There’ve been many “selected writings”-style volumes of Johnson’s work, and 2020 saw one of the best of them, assembled and presented by the same Oxford professor who gave readers, among other things, the definitive edition of Edward Gibbon’s The Decline and Fall of the Roman Empire. This big, generous edition of Johnson shows him in all his mind-boggling variety and voice. 

5 Collected Stories by Constance Fenimore Woolson (Library of America)

Sometimes, in its mission to shelve a uniform literary canon for the United States, the Library of America brings back into the spotlight a figure who’s been long forgotten, and Constance Fenimore Woolson certainly qualifies. Once a popular and respected short story writer, Woolson here is re-introduced to readers in a comprehensive volume edited by Anne Boyd Rioux, whose Meg, Jo, Beth, Amy made this list back in 2018.

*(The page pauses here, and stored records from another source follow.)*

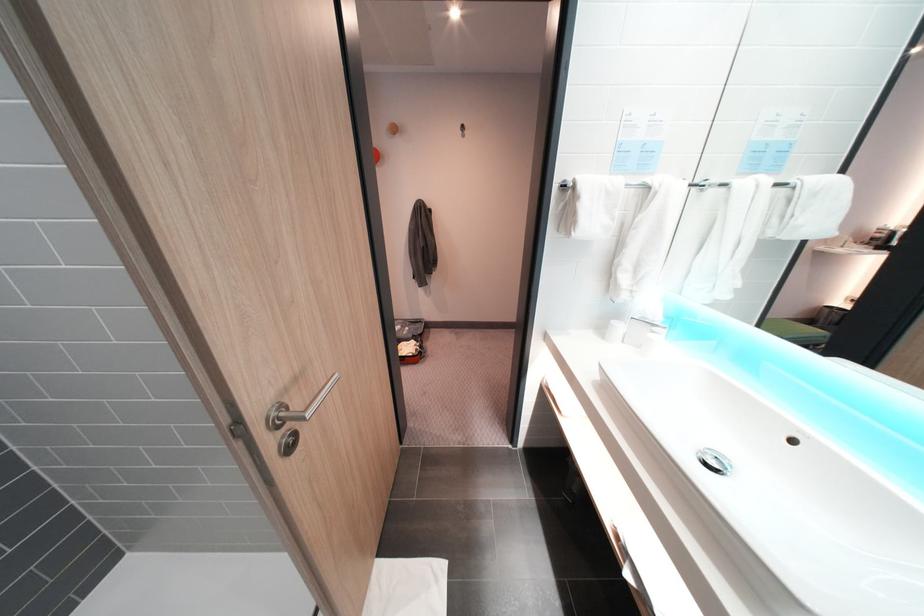
You are a GUI agent. You are given a task and a screenshot of the screen. Output one action in this format:
    pyautogui.click(x=<x>, y=<y>)
    Task: Click on the metal door handle
    
    Given the screenshot: What is the action you would take?
    pyautogui.click(x=298, y=408)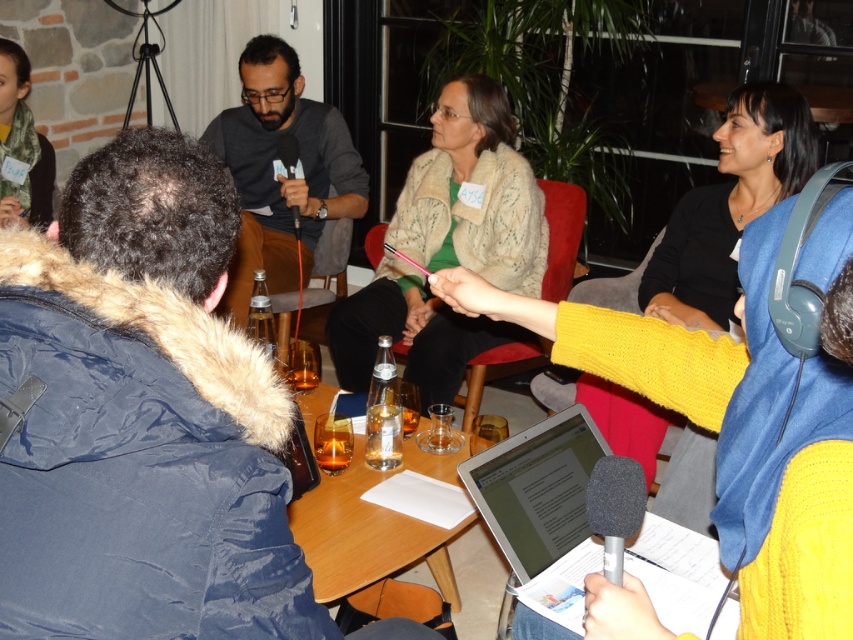
You are organizing a photo shoot and need to ensure that all participants are visible in the frame. Given that the camera has a zoom lens that can only focus on objects within a 1.2 meter height range, will the dark gray matte shirt at center and the matte black jacket at upper left both be in focus?

The dark gray matte shirt at center is larger in size than the matte black jacket at upper left. Since the camera can focus on objects within a 1.2 meter height range, and the size difference may affect their positions in the frame, both should be within the focus range as long as their actual heights are within the specified limit. However, without exact measurements, it is recommended to adjust the zoom to ensure both are clearly visible.

In the scene shown: You are attending a meeting and need to locate the person wearing the dark gray matte shirt at center. Where would you look relative to the person in the matte black jacket at upper left?

The dark gray matte shirt at center is located below the matte black jacket at upper left, so you should look downward from the matte black jacket at upper left to find the person in the dark gray matte shirt at center.

You are standing in the room and want to move from point A to point B. Point A is at coordinates point (302, 278) and point B is at coordinates point (16, 161). Which direction should you move to go from point A to point B?

To move from point A at coordinates point (302, 278) to point B at coordinates point (16, 161), you should move towards the lower left direction since point B is closer to the camera compared to point A.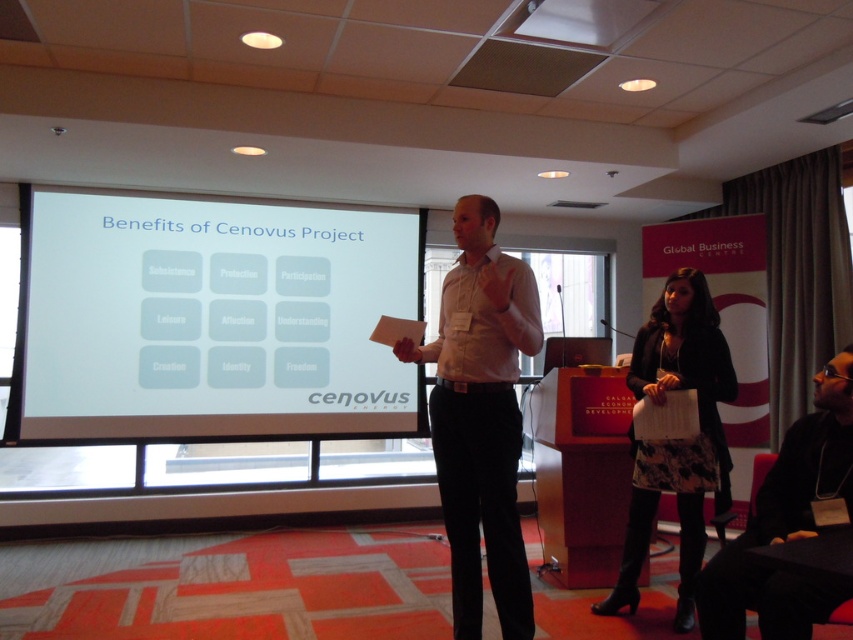
Question: Is white matte projection screen at center wider than black fabric jacket at lower right?

Choices:
 (A) no
 (B) yes

Answer: (B)

Question: Is white matte projection screen at center closer to camera compared to leopard print skirt at center?

Choices:
 (A) no
 (B) yes

Answer: (A)

Question: Can you confirm if white matte projection screen at center is wider than white shirt at center?

Choices:
 (A) no
 (B) yes

Answer: (B)

Question: Which object is positioned closest to the leopard print skirt at center?

Choices:
 (A) white shirt at center
 (B) black fabric jacket at lower right

Answer: (B)

Question: Estimate the real-world distances between objects in this image. Which object is farther from the white matte projection screen at center?

Choices:
 (A) white shirt at center
 (B) black fabric jacket at lower right
 (C) leopard print skirt at center

Answer: (B)

Question: Considering the real-world distances, which object is farthest from the white shirt at center?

4 Spinoza’s Ethics translated by George Eliot (Princeton University Press)

Princeton University Press and editor Clare Carlisle here present to readers a stylishly-designed reminder that there’s even more to George Eliot than being one of the greatest novelists of all time - she was also a clever and argumentative translator, as this wonderful edition of her translation of Spinoza at his most thought-provoking amply demonstrates.

3 The Western: Four Classic Novels of the 1940s & 50s  (Library of America)

Library of America anthology volumes are always cause for readerly celebration, even when (especially when) I end up disagreeing with the selections, and in this latest great anthology, a collection of classic Western novels, there’s precious little to disagree with: included are The Ox-Bow Incident by Walter Van Tilburg Clark, Shane by Jack Schaefer, The Searchers  by Alan le May, and Warlock by Oakley Hall - all terrifically invigorating to read again in 2020.

2 Unfinished Tales, Illustrated Edition by JRR Tolkien (Houghton Mifflin)

For the 40th anniversary of this weirdly lopsided collection of Middle Earth odds and ends - sketches, fragments, whole stories in various degrees of polish - Houghton Mifflin has pulled out all the stops, enlisting artists Alan Lee, John Howe, and Ted Nasmith to illustrate the dramatic high points of this lovely new hardcover of treasured Tolkieniana.

1 Collected Stories by Shirley Hazzard (FSG)

Edited by Brigitta Olubas, this, the best reprint volume of 2020, brings together the two volumes of Hazzard’s whip-smart short stories, some previously uncollected stories, and a couple that have never appeared in print before. It’s the most generous assemblage ever made of Hazzard’s work in all its inimitable array of voices and registers, perfect for keeping this author alive for new readers to discover - the essence of good reprint culture.